Aggiunge di aver letto qualche giorno prima dell'arresto in Italia di Mohammad Bedini e di aver collegato subito la sua vicenda a quella dell'ingegnere iraniano. "L'ho pensato dall'inizio. Pensavo che fosse uno scambio molto difficile e immaginavo che sarei rimasta lì per molto tempo".
Il suo pensiero va poi alle persone "che sono in carcere in Iran da moltissimo tempo". "Penso a loro - dice Cecilia Sala, in lacrime per la commozione -. Uno dei momenti più complicati è stato quando ho pensato a come avrei detto che mi avrebbero liberata a Farzanè, la donna con cui sono stata insieme in cella negli ultimi giorni e che sarebbe rimasta lì. C'è il senso di colpa dei fortunati nelle condizioni in cui mi trovo adesso. Sono quindi grata alle persone che per mestiere si prendono cura di chi è nelle condizioni in cui ero io e sono sottoposti a incarcerazioni molto più lunghe". E riprende: "La prima volta che mi hanno detto che sarei stata liberata non ci ho creduto, ho pensato che fosse un trucco. Ci sono persone che sono là dentro da moltissimo tempo e per me gli esempi erano loro".
Ripercorrendo la sua detenzione, dice: "Quasi tutti i giorni mi interrogavano. Per le prime due settimane tutti i giorni. Io ho preso in considerazione l'ipotesi di essere accusata di reati come pubblicità contro la Repubblica islamica, o molto più gravi", ma le accuse non sono mai state circostanziate. "Mi hanno detto che ero accusata di tante cose illecite compiute in tanti luoghi diversi".

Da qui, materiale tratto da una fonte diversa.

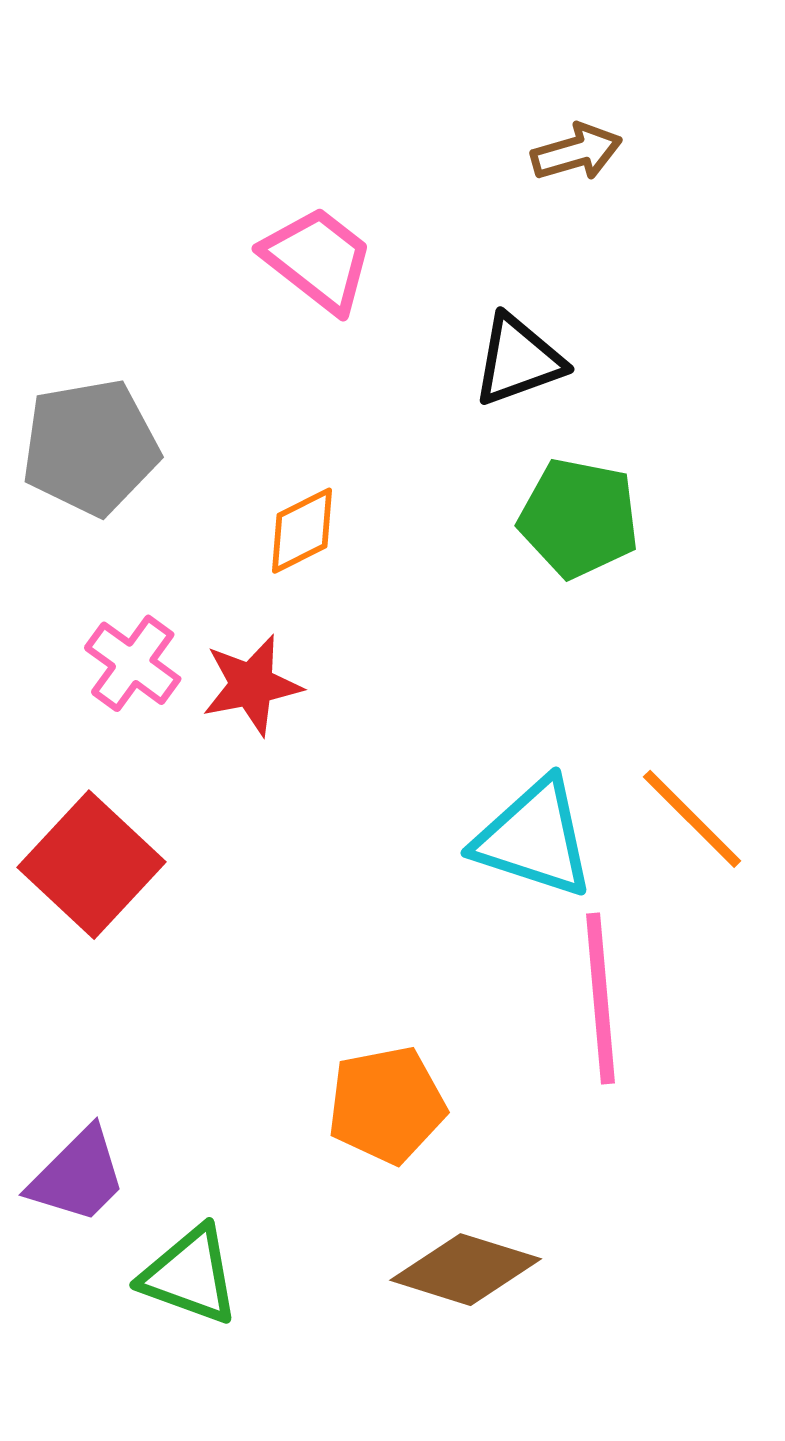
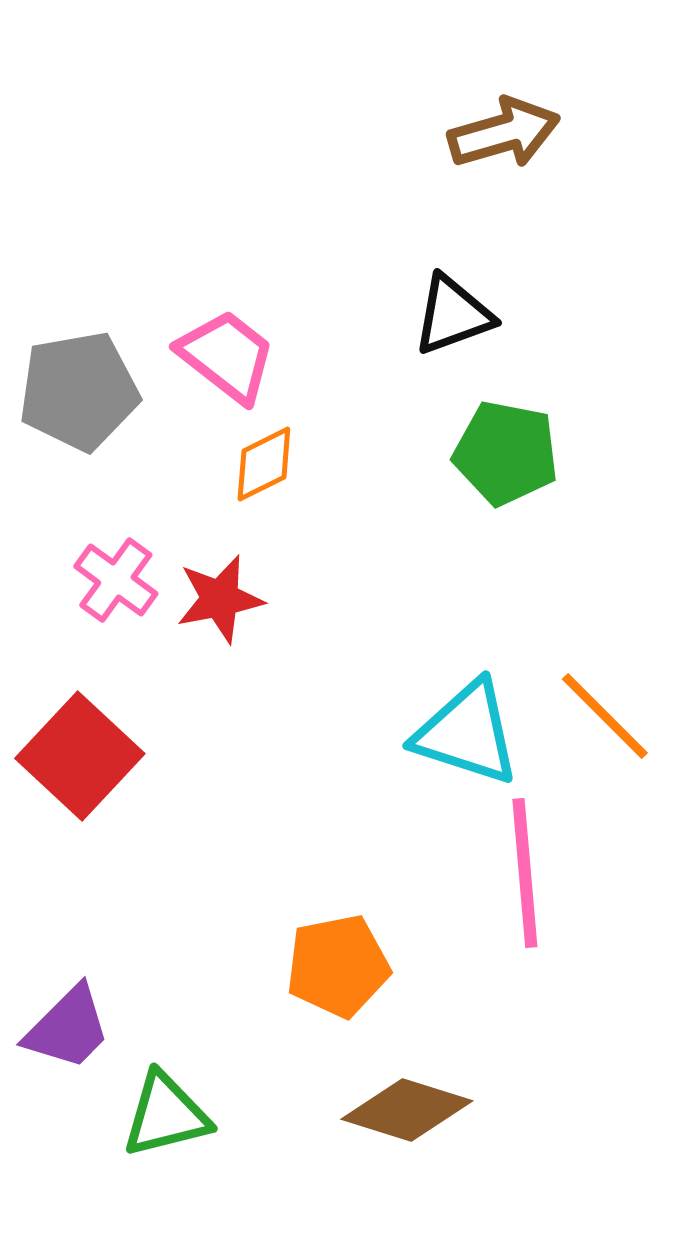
brown arrow: (577, 152) -> (504, 133), size x1.4
pink trapezoid: (318, 260) -> (227, 356), moved
green triangle: (190, 1275) -> (166, 1115), turned -34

Cecilia Sala ammette di aver avuto paura per la sua vita e chiarisce: "Quando hai paura di essere accusata di qualcosa di molto grave in un Paese in cui ci sono punizioni definitive, certo hai paura anche di quello. Te lo sogni, sei poco lucido, ti fidi poco della tua memoria se non dormi. Quindi sì, nella mia testa sì. Parlo di quello che è successo nella mia testa, non è stata minacciata la mia incolumità fisicamente in alcun modo. Cerco di non farmi delle illusioni che non aiutano in una situazione come quella in cui ero. E questo mi ha permesso di gioire tantissimo per essere uscita di lì dopo 21 giorni, non me lo sarei mai aspettata".
Sulle giornate passate in cella racconta: "Quando non hai nulla da fare, non ti stanchi, non hai sonno, non dormi, un'ora ti sembra una settimana. La cosa che più volevo era un libro, qualcosa che mi potesse portare fuori, in una storia che non fosse la mia". Ricorda che le hanno tolto gli occhiali e dice che senza lenti "io non vedo e non me li hanno dato se non negli ultimi giorni perché sono considerati pericolosi, puoi spaccare il vetro e usarlo per tagliarti. Non ho potuto scrivere, avere una penna, per lo stesso motivo, perché si può trasformare in un'arma. Io ho chiesto il Corano perché pensavo fosse l'unico libro in inglese che potessero avere in un carcere di massima sicurezza della Repubblica islamica e non mi è stato dato per molti giorni. Avevo delle coperte ma non cuscini o materassi. La mia fortuna è che io considero la cucina persiana favolosa, mangiavo molto riso, nel riso c'erano delle lenticchie, della carne, il problema non è stato mangiare ma dormire".